SOURCE DATA:
---

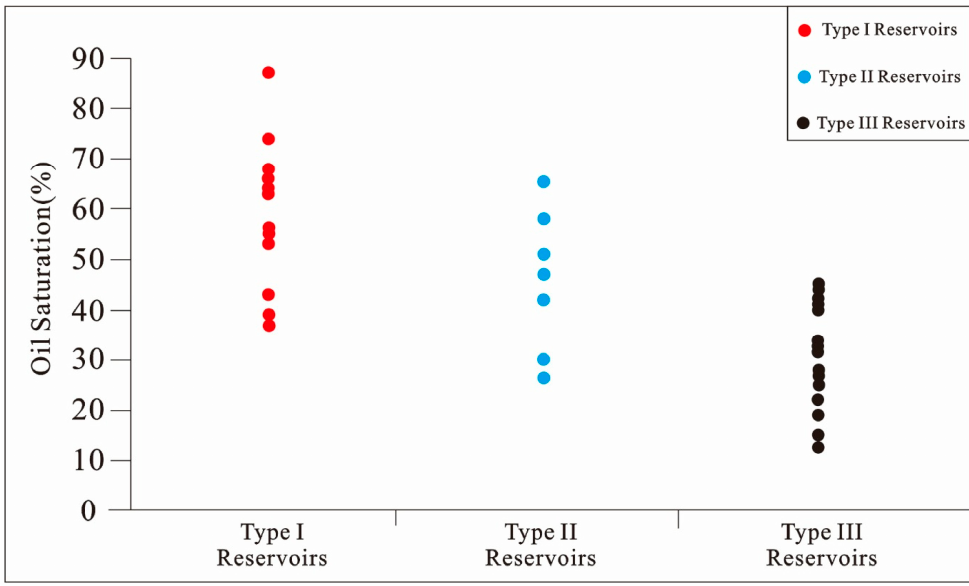
Figure 11. The oil saturation characteristics of different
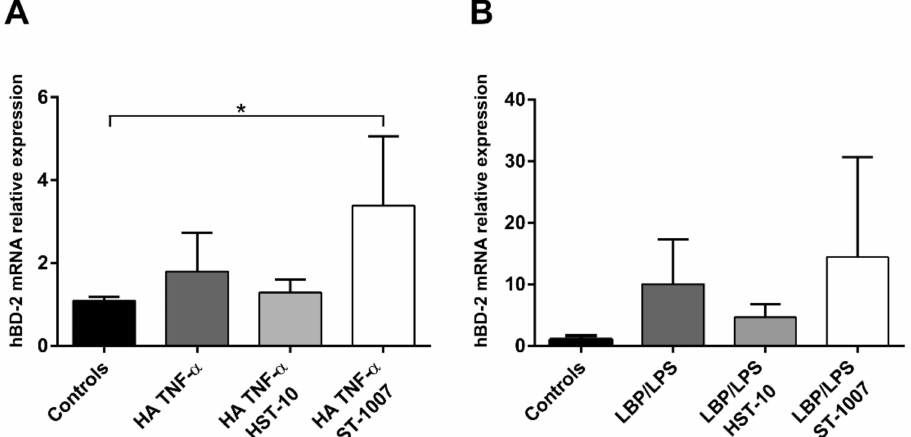
Figure 5. ( A ) Activation of H4R with its agonist HST-10 slightly decreased hBD-2 expression induced by histamine (HA) and TNF- α as compared with the controls (8 h), while this effect was reversed by the inverse agonist ST-1007. ( B ) In a similar trend, ST-1007 induced hBD-2 expression in HOKs via a lipopolysaccharide-binding protein (LBP)/LPS-mediated pathway (24 h), whereas HST-10 diminished such an effect. Data are expressed as means ± SD; * p ≤ 0.05. Kruskal–Wallis test followed by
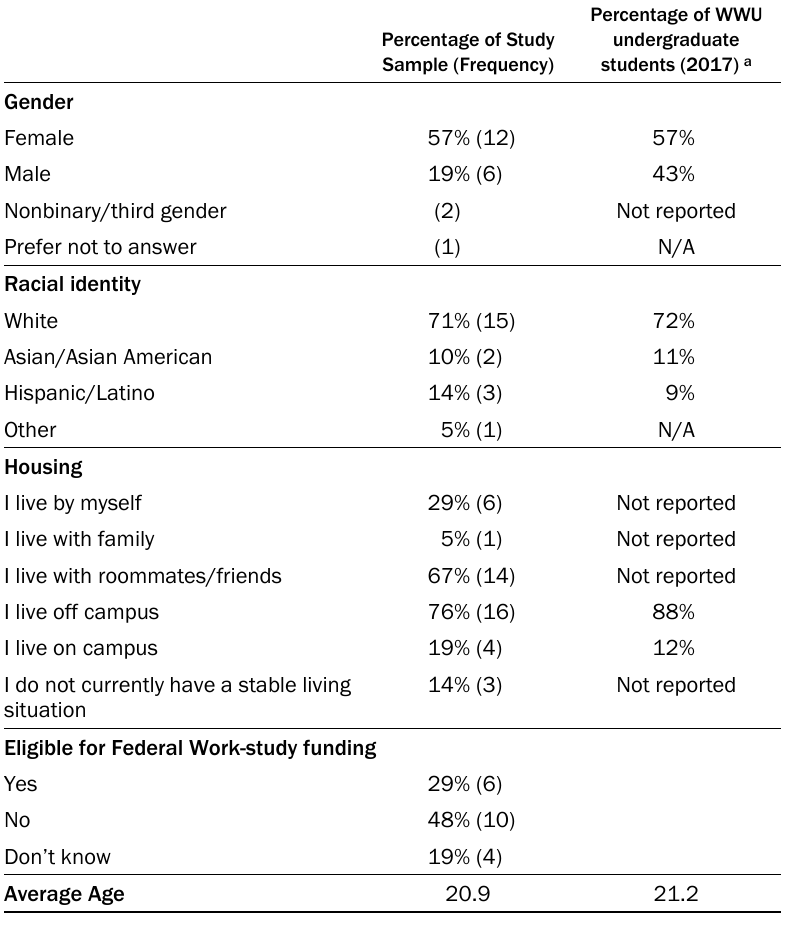
Table 2. Characteristics of Study Sample ( N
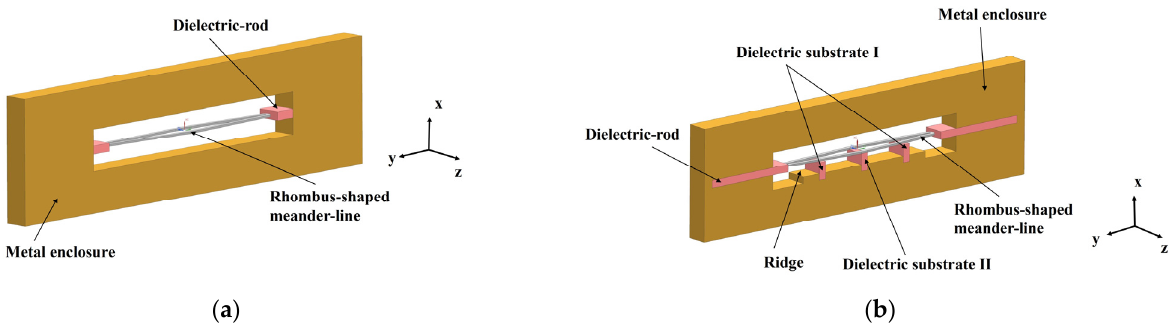
Figure 1. Single period of ( a ) DS-RSML SWS and ( b ) MDSRL-RSML SWS models.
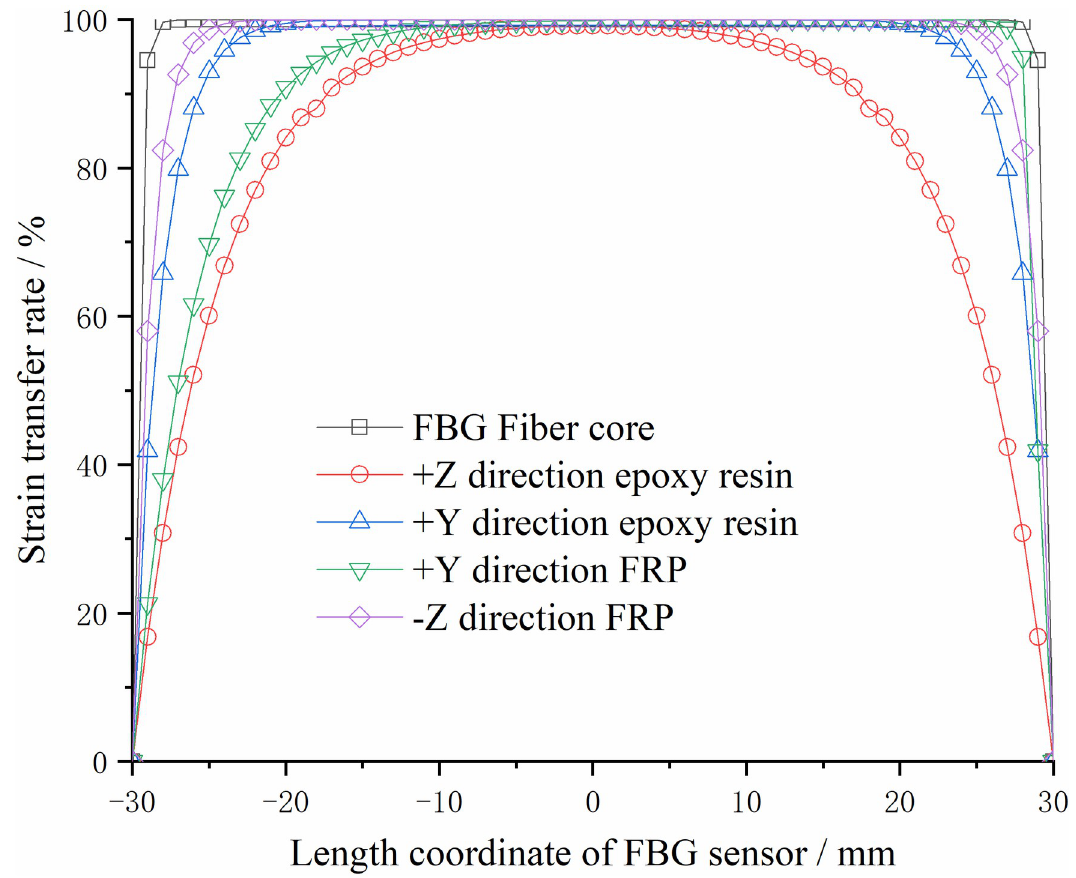
Fig 5. Relationship curve between strain transfer rate of FRP substrate and length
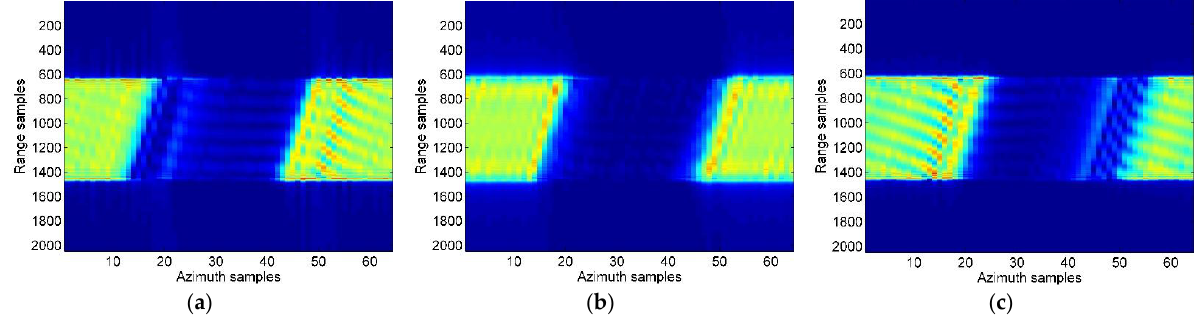
Figure 7. The first sub-aperture two-dimensional wavenumber spectrum of three point targets; ( a ) P 4 , ( b ) P 5 , ( c ) P 6 .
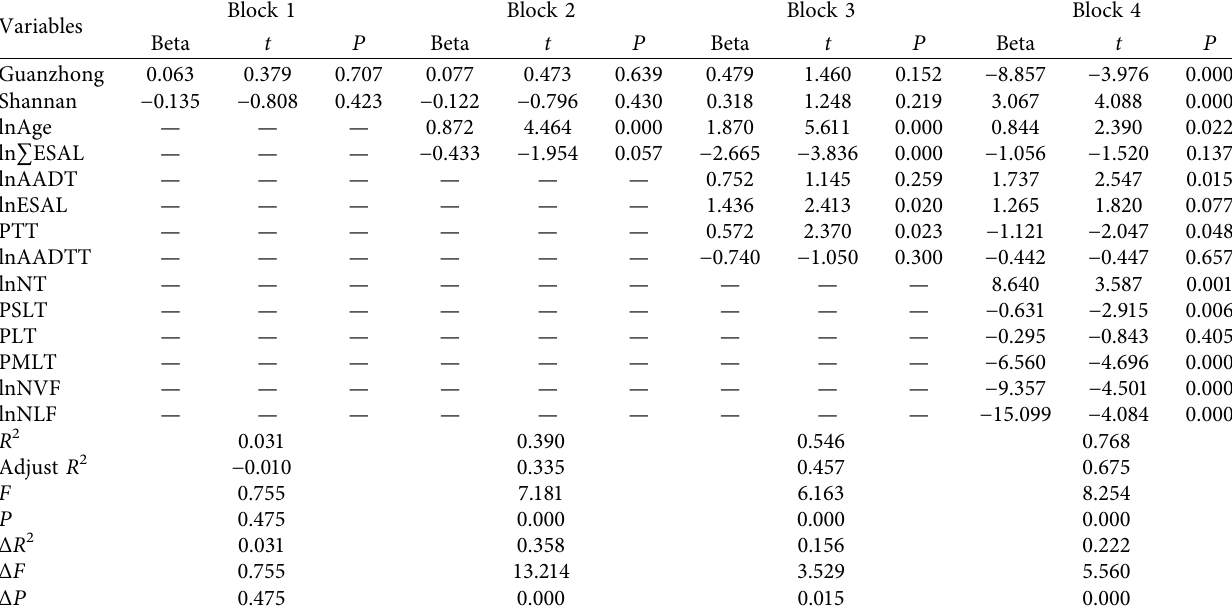
Table 4: Te results of hierarchical regression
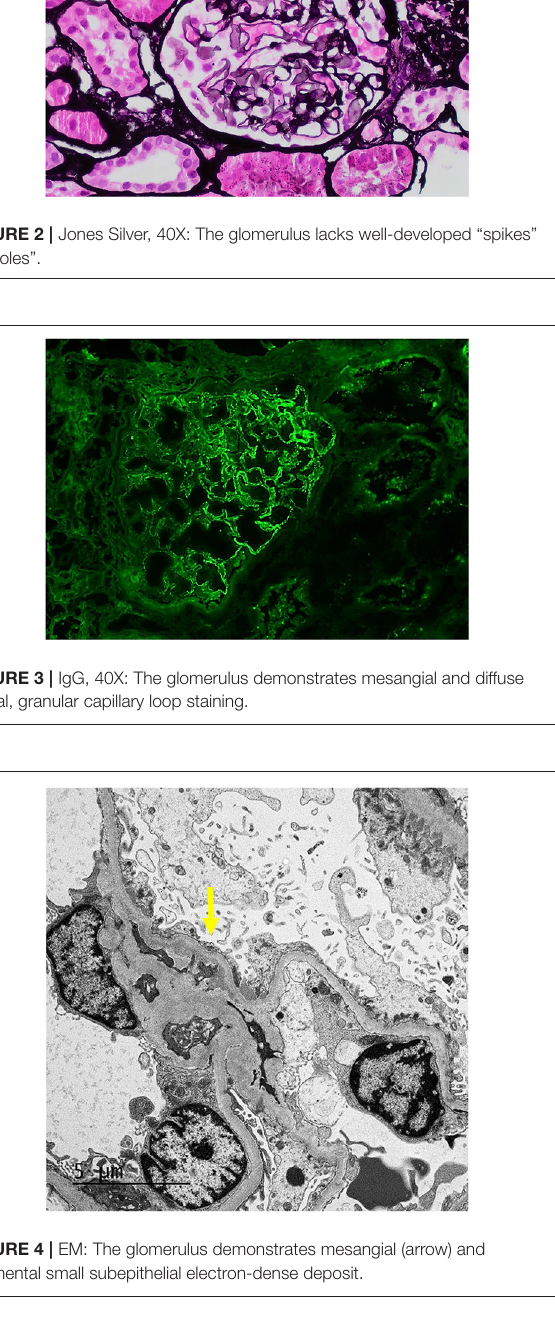
THERAPEUTIC ASSESSMENT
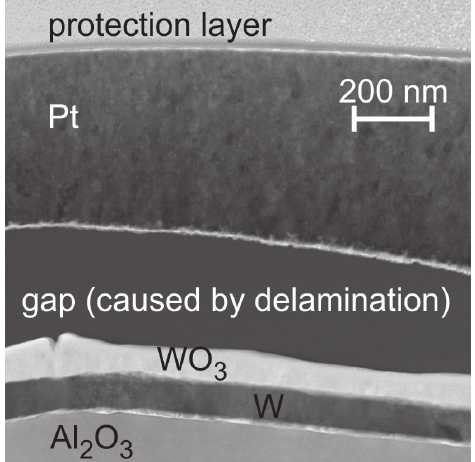
Figure 6. HAADF STEM image (chemical contrast) of the Pt ∗ film on W seed layer after annealing at 400 ◦ C in air. Due to the high thickness of the TEM lamella the absorption of the electrons in the Pt ∗ and W layers plays an important role leading to the dark appearance of W and Pt and to the brighter appearance of the WO 3 layer and Al 2 O 3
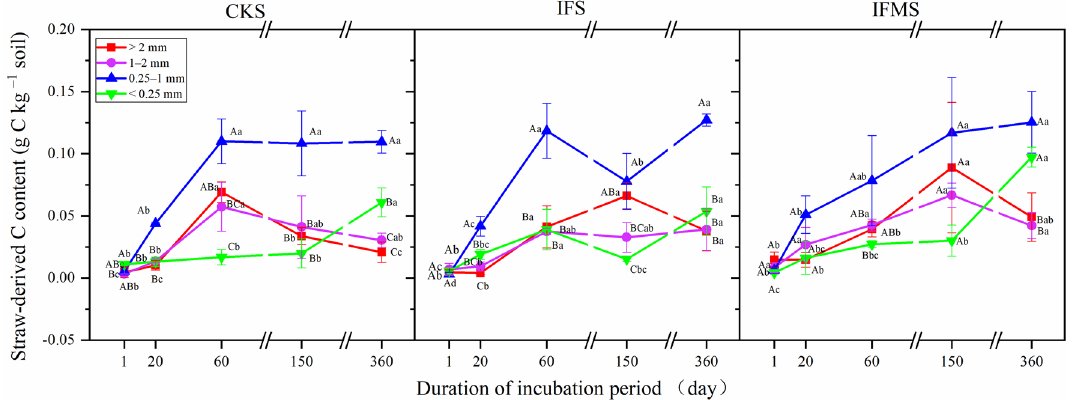
Figure 3. The straw-derived C contents in aggregates under different fertilizer management strategies. Note : Treatments including CKS (no fertilization control + straw), IFS (inorganic fertilizer + straw), IFMS (inorganic fertilizer plus manure + straw). Vertical bars represent the standard error of the mean significant variations (SEM; n = 3). Values followed by different letters (uppercase among various aggregate sizes and lowercase among various incubation periods) mean significant variations ( P < 0.05) in straw-derived C contents.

---

PROBLEM DESCRIPTION: Write out exactly the lines from the one that contains "Fig 5. Relationship" through the last line of the data above, both included. Leave every picture out.

TASK OUTPUT:
Fig 5. Relationship curve between strain transfer rate of FRP substrate and length
Figure 7. The first sub-aperture two-dimensional wavenumber spectrum of three point targets; ( a ) P 4 , ( b ) P 5 , ( c ) P 6 .
Table 4: Te results of hierarchical regression
THERAPEUTIC ASSESSMENT
Figure 6. HAADF STEM image (chemical contrast) of the Pt ∗ film on W seed layer after annealing at 400 ◦ C in air. Due to the high thickness of the TEM lamella the absorption of the electrons in the Pt ∗ and W layers plays an important role leading to the dark appearance of W and Pt and to the brighter appearance of the WO 3 layer and Al 2 O 3
Figure 3. The straw-derived C contents in aggregates under different fertilizer management strategies. Note : Treatments including CKS (no fertilization control + straw), IFS (inorganic fertilizer + straw), IFMS (inorganic fertilizer plus manure + straw). Vertical bars represent the standard error of the mean significant variations (SEM; n = 3). Values followed by different letters (uppercase among various aggregate sizes and lowercase among various incubation periods) mean significant variations ( P < 0.05) in straw-derived C contents.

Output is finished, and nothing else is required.